DIFFERENT VIEW FROM BELOW
But those who have lived under the shadow of the World Trade Center Building have different memories of the structure.
Hiroko Okazaki, 57, was born and raised in the nearby Shibashinmei shopping district. Her family operates a futon shop there.
To her, the building was part of the daily landscape. Tokyo Tower is located about one kilometer west of the World Trade Center Building.
“We couldn't get lost as long as we were able to see the World Trade Center Building and Tokyo Tower,” Okazaki said. “I felt peace of mind just by seeing one of the structures.
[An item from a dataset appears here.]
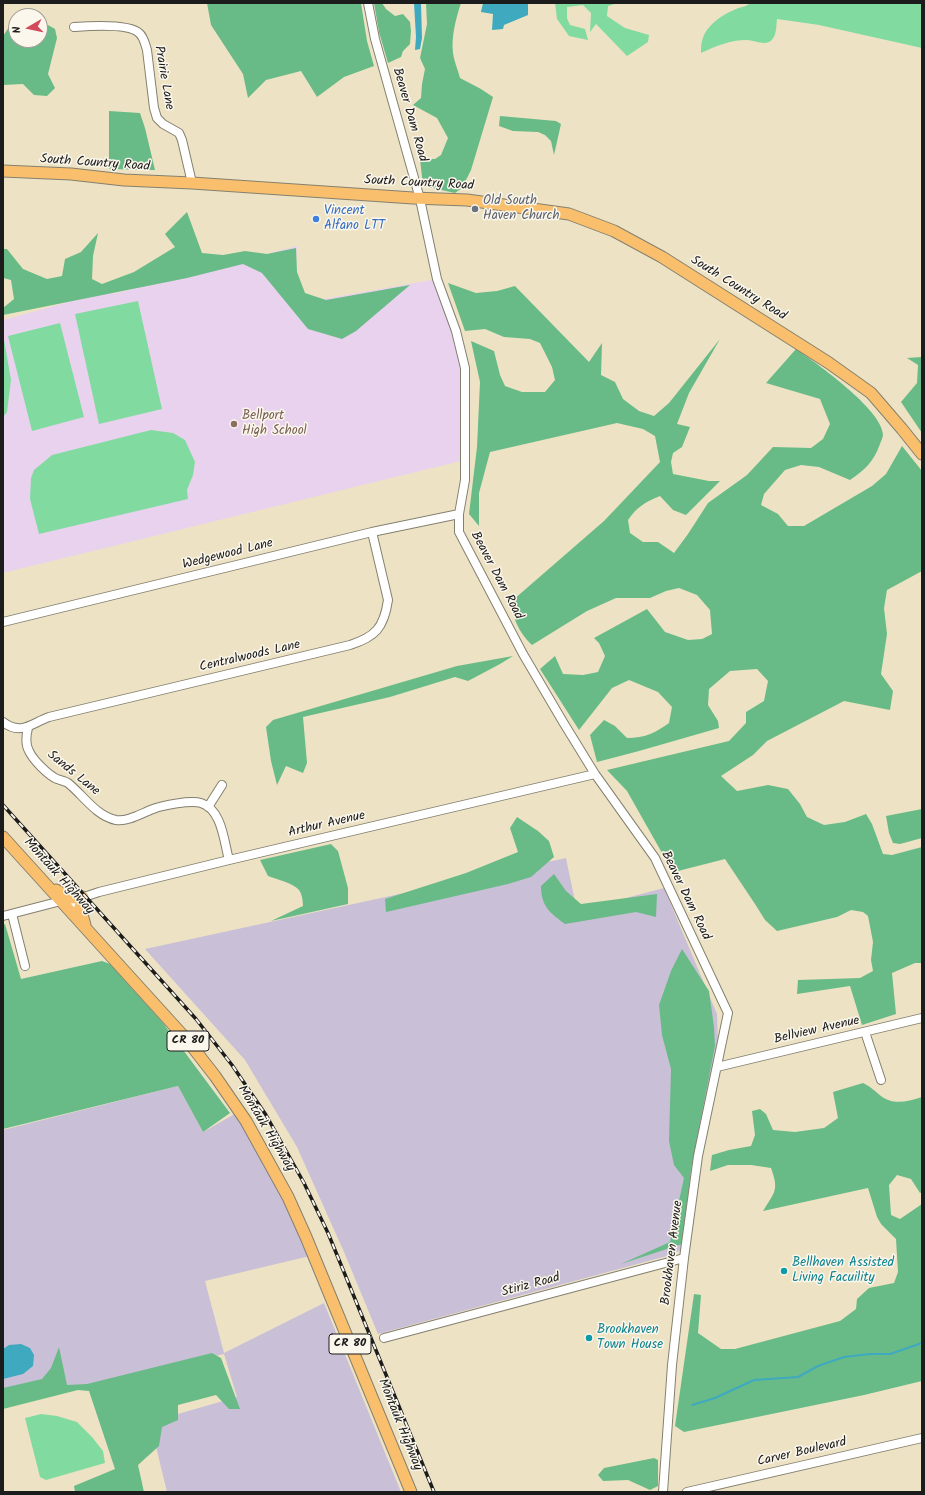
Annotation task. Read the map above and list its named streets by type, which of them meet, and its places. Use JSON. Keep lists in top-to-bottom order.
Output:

That's what it meant to me.”
Her mother’s family home is in Kobe and whenever she returned to Tokyo on the Shinkansen and saw the World Trade Center Building through the bullet train's window, Okazaki felt she had come home.
Yoshihiko Uchida, 60, is the president of a Japanese sweets company in the same shopping district. While he also has nostalgic memories of the World Trade Center Building, he recalled that when it was built, the neighborhood still contained many small single-family homes.
But after the building went up, other redevelopment projects emerged in the area, leading to the replacement of the residential district by large commercial buildings.
That led to skyrocketing land values and Uchida recalls struggling with his parents to pay the correspondingly higher property taxes.
“In a sense, it was a truly scary building that drastically changed this neighborhood,” Uchida said. “But I will miss it when it's gone.”
TURNOVER IN TENANTS
Five years prior to its completion, the Tokyo Chamber of Commerce and Industry issued a statement asking the central government for cooperation in building a trade center building that would be closely located to the relevant government agencies and where companies looking to trade abroad could set up offices.
But technological changes have made the World Trade Center Building obsolete.
“Due to the advances in information technology, there's not as much need for everything to be located in the same building,” said Norio Akimoto, an official with the company that operates the building.
While the building in the past housed trading and petroleum companies and the Japanese branches of foreign companies, tenants have gradually been leaving.
But the site where it stands is too convenient to remain vacant for long. The building is the terminal station for the Tokyo Monorail to Haneda Airport and nearby Hamamatsucho Station is also only three stops from Tokyo Station.
Akimoto said that led to the plan to construct a new structure on the same site.
“We want to maintain the competitiveness of the building by constructing a structure that features the most advanced technology,” he said.